El pasado 7 de marzo, El País Semanal publicó un artículo que la escritora Rosa Montero escribió el 14 de Febrero, el día de los enamorados, titulado «Maldito San Valentín». En él empieza confesando que «de todos los días falsos y arbitrarios inventados por los comerciantes para ordeñar nuestros bolsillos, éste es el que más me irrita». La verdad es que me gusta esta escritora. Si un artículo lleva su firma, lo leo porque sé que no suele defraudarme. Así que en este caso, y a pesar de la contundente frase en tipo destacado que centraba el tema a debate, a saber: «La idea del amor romántico nos ha hecho a los humanos un daño fenomenal», continué leyendo.
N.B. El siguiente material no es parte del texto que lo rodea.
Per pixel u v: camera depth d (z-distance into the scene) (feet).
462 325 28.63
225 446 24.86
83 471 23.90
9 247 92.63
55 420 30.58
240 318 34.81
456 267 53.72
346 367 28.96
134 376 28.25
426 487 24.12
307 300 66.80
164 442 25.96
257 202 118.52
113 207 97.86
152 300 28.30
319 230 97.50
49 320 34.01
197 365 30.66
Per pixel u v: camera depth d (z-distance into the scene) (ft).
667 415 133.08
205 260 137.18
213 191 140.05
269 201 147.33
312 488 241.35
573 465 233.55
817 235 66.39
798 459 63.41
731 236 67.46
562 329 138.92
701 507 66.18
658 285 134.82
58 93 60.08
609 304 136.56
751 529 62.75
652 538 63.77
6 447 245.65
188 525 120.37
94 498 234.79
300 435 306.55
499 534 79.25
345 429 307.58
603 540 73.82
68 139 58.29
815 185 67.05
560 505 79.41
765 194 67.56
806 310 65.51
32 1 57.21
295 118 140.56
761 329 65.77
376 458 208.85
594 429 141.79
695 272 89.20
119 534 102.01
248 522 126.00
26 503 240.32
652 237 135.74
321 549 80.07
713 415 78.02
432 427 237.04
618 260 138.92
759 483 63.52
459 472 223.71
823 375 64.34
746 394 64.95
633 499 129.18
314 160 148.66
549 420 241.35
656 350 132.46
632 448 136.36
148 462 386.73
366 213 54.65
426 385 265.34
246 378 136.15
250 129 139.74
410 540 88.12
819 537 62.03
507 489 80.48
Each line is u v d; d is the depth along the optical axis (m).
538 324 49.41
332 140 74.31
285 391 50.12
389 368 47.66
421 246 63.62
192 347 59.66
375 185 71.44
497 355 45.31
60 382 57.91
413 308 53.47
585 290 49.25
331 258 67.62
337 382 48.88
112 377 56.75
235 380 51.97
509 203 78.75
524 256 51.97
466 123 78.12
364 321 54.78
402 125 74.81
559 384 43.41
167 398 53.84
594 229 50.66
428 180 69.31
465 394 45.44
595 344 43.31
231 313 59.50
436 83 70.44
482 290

No me chocó su irritación por el mercantilismo que parece rodear nuestra vida, incluso en sus detalles más insignificantes; mucha gente lo comparte, estoy segura. Y sin duda, muchos comparten su «inquietante sensación» de que este año San Valentín se ha festejado más que nunca. Sin ir más lejos, a mí, que ni me irrita ni me inquieta, también me lo ha parecido. Sin embargo, ésto tiene poco de «tontuna» y mucho de estrategia de supervivencia. En momentos críticos, de intenso distrés -y los últimos tres años han sido críticos para millones de personas a nivel mundial-, nuestra mente pone en marcha mecanismos que nos permiten compensar los efectos negativos, y adaptarnos; la evasión es uno de ellos. Como dijera Richard Gregory, neurólogo y profesor emérito de neuropsicología de la Universidad de Bristol, el cerebro no está para buscar la verdad, sino para hacer predicciones para poder sobrevivir.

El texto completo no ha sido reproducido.